0

I have a task where on a scheduled basis need to check number of files in a bucket (files are uploaded via a NAS) and then e-mail the total number using SES.

The e-mail part on its own is working fine. However, since I have over 40 000 files in the bucket it takes over 5 mins or more to return the count of total number of files.

From an design perspective, is it better to put this part of the logic in an EC2 machine and then schedule the action on the ec2? Or are there better ways to do this?

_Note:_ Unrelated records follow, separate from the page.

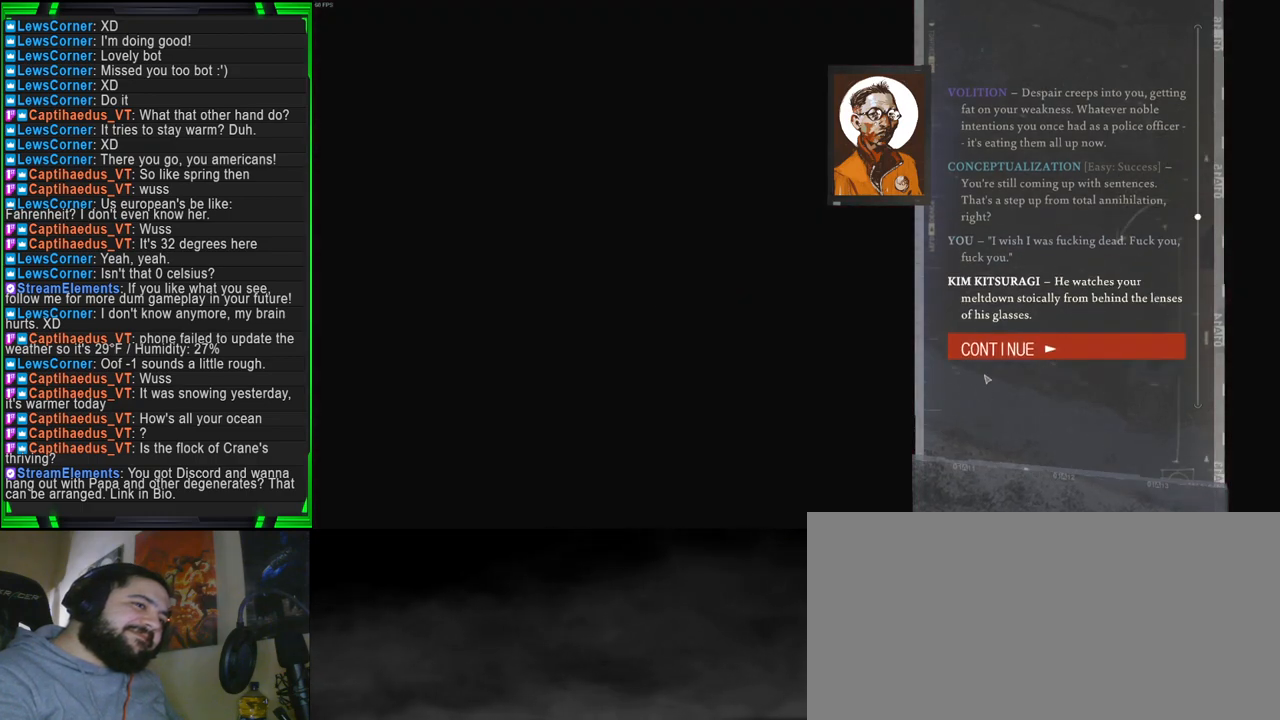
{"keys": [], "mouse": [], "events": []}
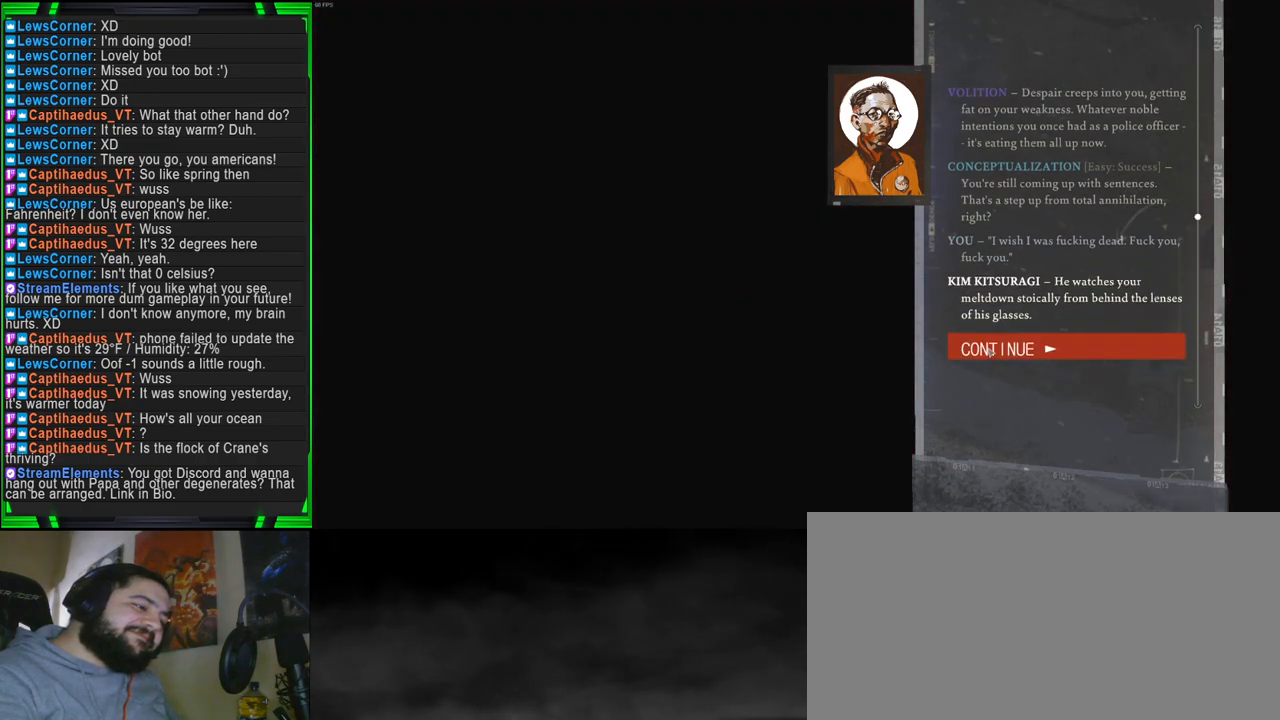
{"keys": [], "mouse": [], "events": [[283, "mouse_left", "down"], [366, "mouse_left", "up"]]}
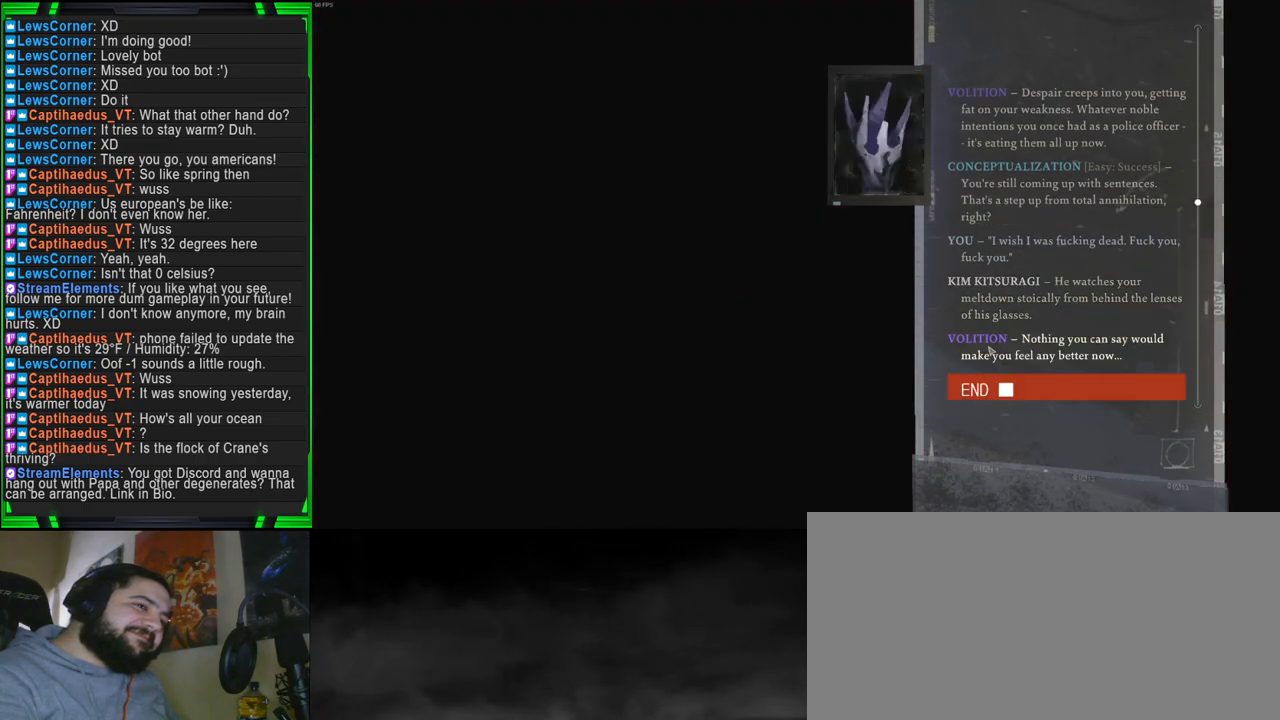
{"keys": [], "mouse": [], "events": []}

Note, I don't have to list all the files. I simply want to get a total count of all the files in the bucket.

Souciance Eqdam Rashti
  • 3,143
  • 3
  • 15
  • 31
  • Does [this answer](https://stackoverflow.com/a/32908591/1143724) help you at all? You didn't list what you've tried, so no way of knowing whether or not you've used this method. – MrDuk Mar 30 '18 at 18:52

2 Answers2

1

How about having a lambda triggered every time a file is put/delete/etc

and according to the event received, lambda updates one DynamoDb table which is storing the numbers.

e.g.
In case, file is added to S3, lambda will increase the count in DynamoDb table by 1
and in case of file delete lambda will decrease the count

So this way, I guess, you will always have the latest count without even counting the files.

raevilman
  • 3,169
  • 2
  • 17
  • 29
0

You did not mention how often you need to do this file count.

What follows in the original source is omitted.